• [Recorded data]:
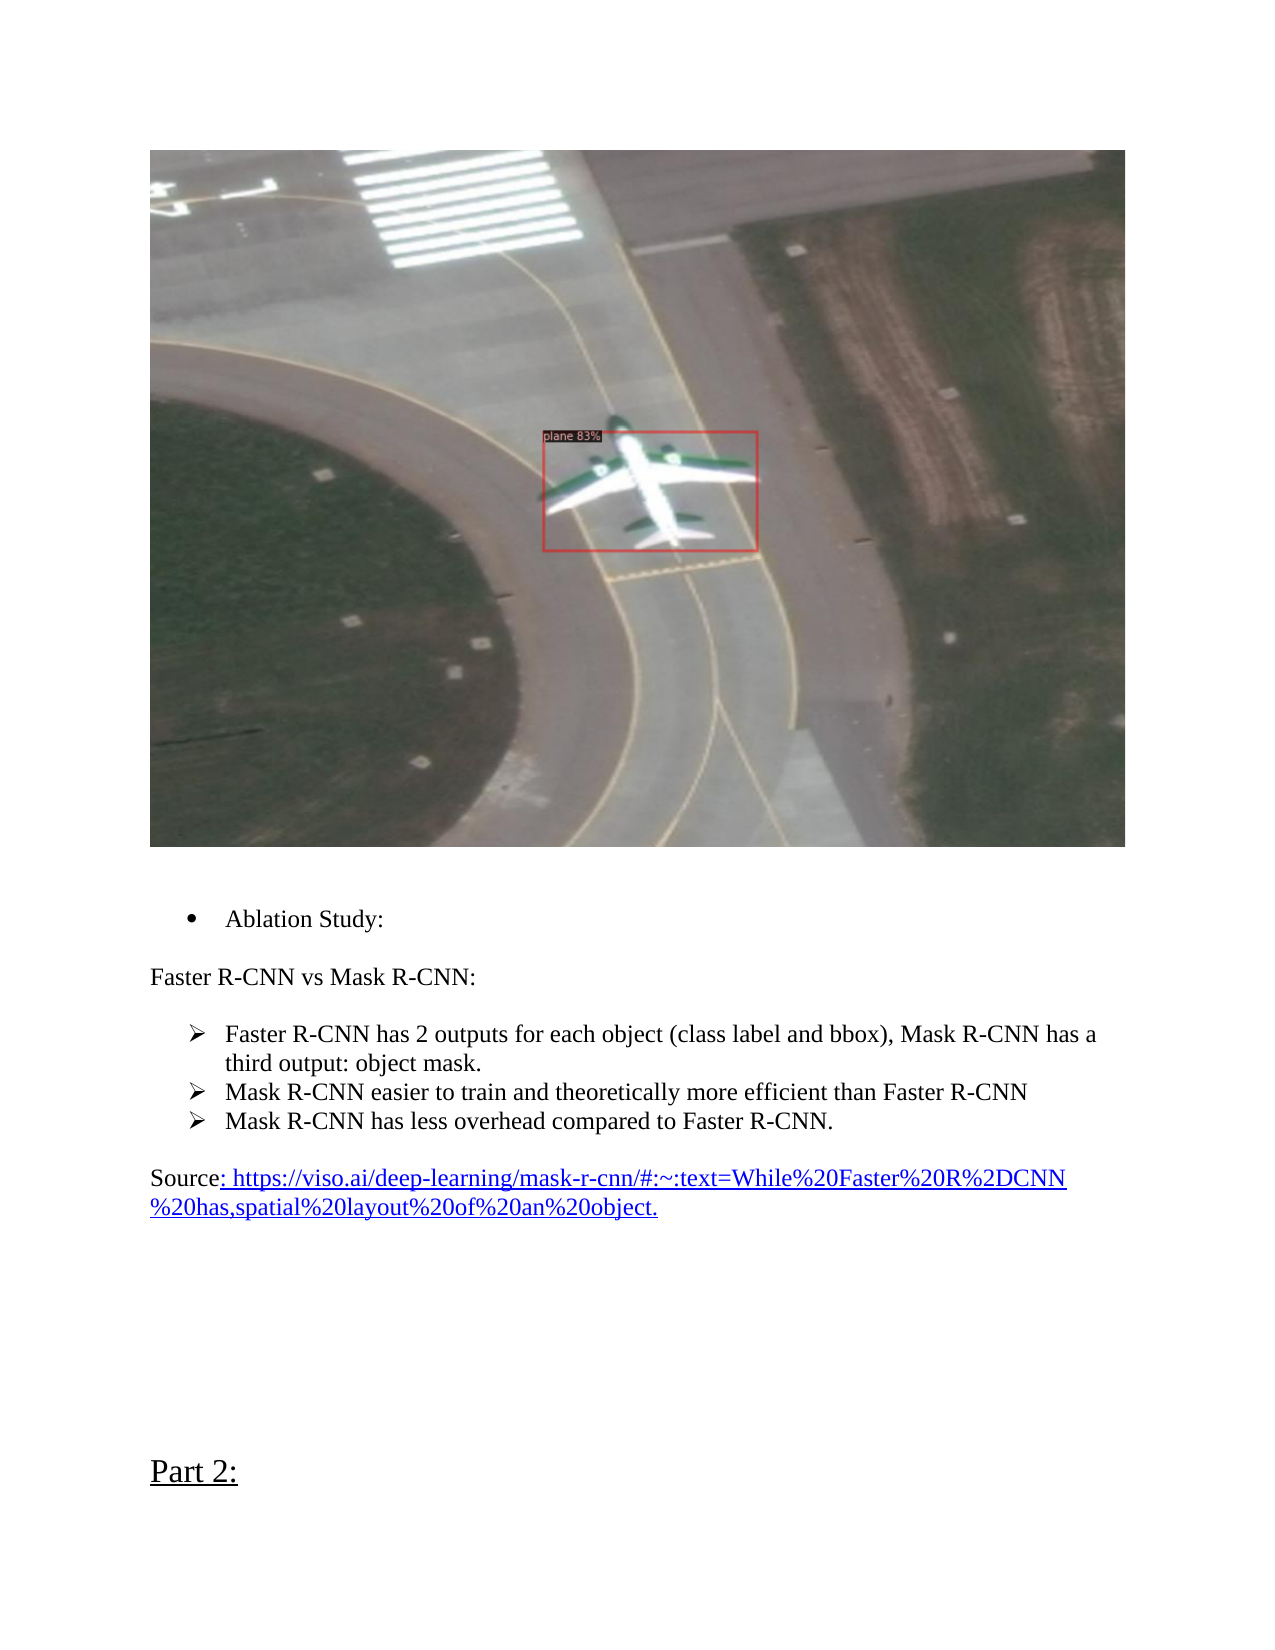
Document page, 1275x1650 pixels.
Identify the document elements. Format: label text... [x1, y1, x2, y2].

list Mask R-CNN has less overhead compared to Faster R-CNN. [187, 1106, 1125, 1134]
picture [150, 150, 1125, 847]
list Mask R-CNN easier to train and theoretically more efficient than Faster R-CNN [187, 1077, 1125, 1106]
text Faster R-CNN vs Mask R-CNN: [150, 962, 1125, 991]
text Source: https://viso.ai/deep-learning/mask-r-cnn/#:~:text=While%20Faster%20R%2DCNN%20has,spatial%20layout%20of%20an%20object. [150, 1163, 1125, 1221]
list Faster R-CNN has 2 outputs for each object (class label and bbox), Mask R-CNN has a third output: object mask. [187, 1019, 1125, 1077]
list Ablation Study: [187, 904, 1125, 933]
text Part 2: [150, 1451, 1125, 1489]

• [Task requirements]:
Restate the listing above word for word and skip each picture.

• [Task output]:
Document page, 1275x1650 pixels.
Identify the document elements. Format: label text... [x1, y1, x2, y2].

list Mask R-CNN has less overhead compared to Faster R-CNN. [187, 1106, 1125, 1134]
picture [150, 150, 1125, 847]
list Mask R-CNN easier to train and theoretically more efficient than Faster R-CNN [187, 1077, 1125, 1106]
text Faster R-CNN vs Mask R-CNN: [150, 962, 1125, 991]
text Source: https://viso.ai/deep-learning/mask-r-cnn/#:~:text=While%20Faster%20R%2DCNN%20has,spatial%20layout%20of%20an%20object. [150, 1163, 1125, 1221]
list Faster R-CNN has 2 outputs for each object (class label and bbox), Mask R-CNN has a third output: object mask. [187, 1019, 1125, 1077]
list Ablation Study: [187, 904, 1125, 933]
text Part 2: [150, 1451, 1125, 1489]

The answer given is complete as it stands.